↓↓↓

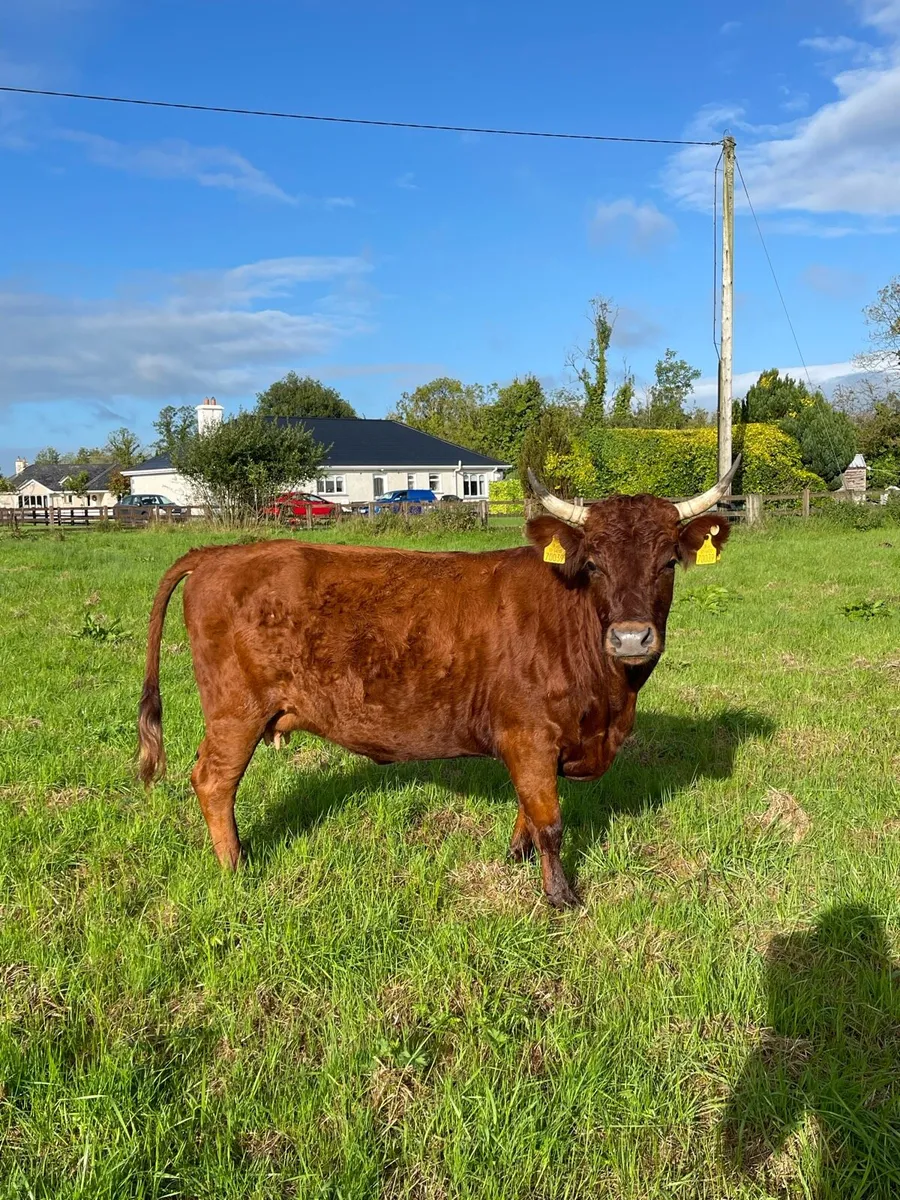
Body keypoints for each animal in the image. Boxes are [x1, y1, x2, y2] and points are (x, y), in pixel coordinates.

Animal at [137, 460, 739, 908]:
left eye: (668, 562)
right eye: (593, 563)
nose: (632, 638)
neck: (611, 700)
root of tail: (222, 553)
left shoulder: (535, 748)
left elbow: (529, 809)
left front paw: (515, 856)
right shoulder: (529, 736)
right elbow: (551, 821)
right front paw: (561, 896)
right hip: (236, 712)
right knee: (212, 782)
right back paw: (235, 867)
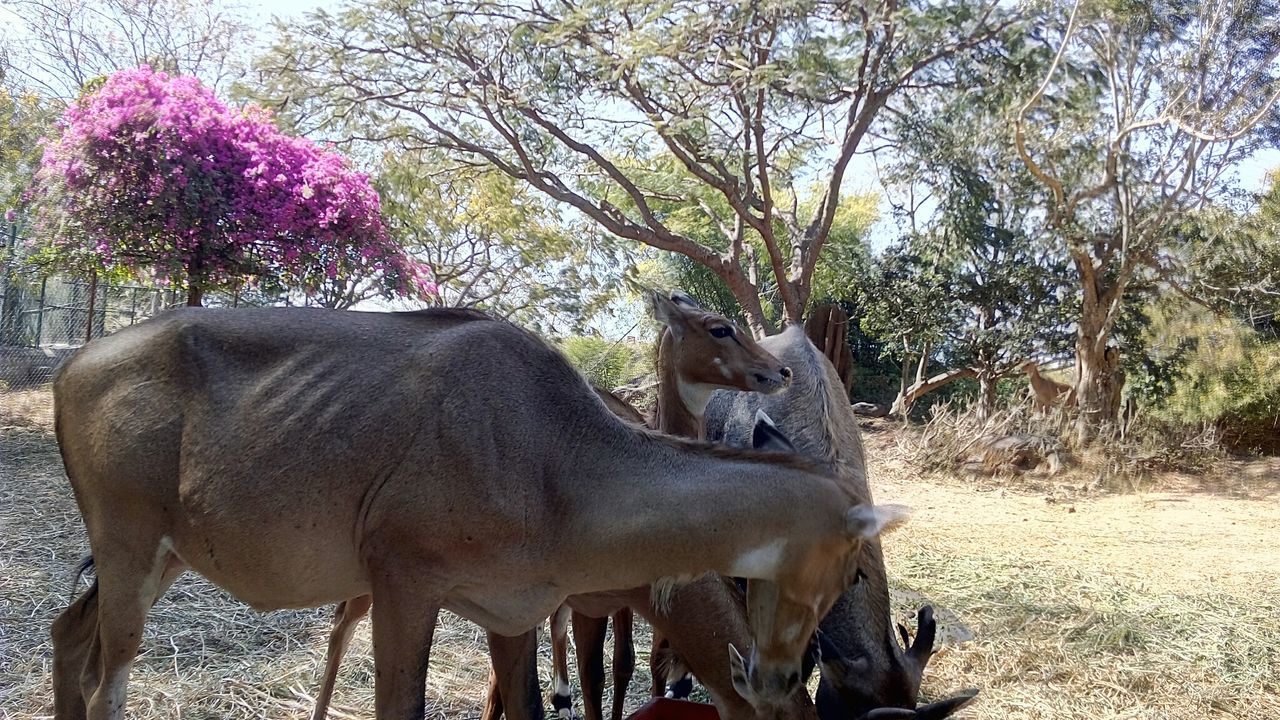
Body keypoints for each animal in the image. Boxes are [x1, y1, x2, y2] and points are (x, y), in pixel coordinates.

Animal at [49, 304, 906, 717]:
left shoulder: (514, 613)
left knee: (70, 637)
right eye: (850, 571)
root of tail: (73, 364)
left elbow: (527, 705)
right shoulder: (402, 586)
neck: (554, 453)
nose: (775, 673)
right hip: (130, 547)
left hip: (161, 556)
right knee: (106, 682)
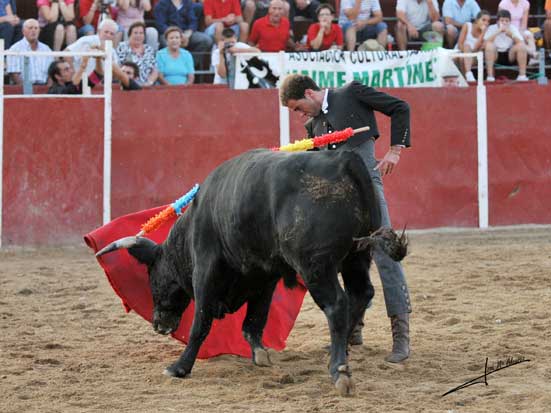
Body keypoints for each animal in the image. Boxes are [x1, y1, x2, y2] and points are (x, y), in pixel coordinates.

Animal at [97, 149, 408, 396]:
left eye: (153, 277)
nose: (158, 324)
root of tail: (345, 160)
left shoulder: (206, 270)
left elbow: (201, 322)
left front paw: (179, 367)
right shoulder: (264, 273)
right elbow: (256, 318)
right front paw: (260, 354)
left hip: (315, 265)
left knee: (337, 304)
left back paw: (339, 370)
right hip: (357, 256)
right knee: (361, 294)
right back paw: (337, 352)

↑↑↑

If a line in the records above holds the string "root", copy it out.

root of tail: (222, 553)
root of tail: (73, 364)
root of tail: (345, 160)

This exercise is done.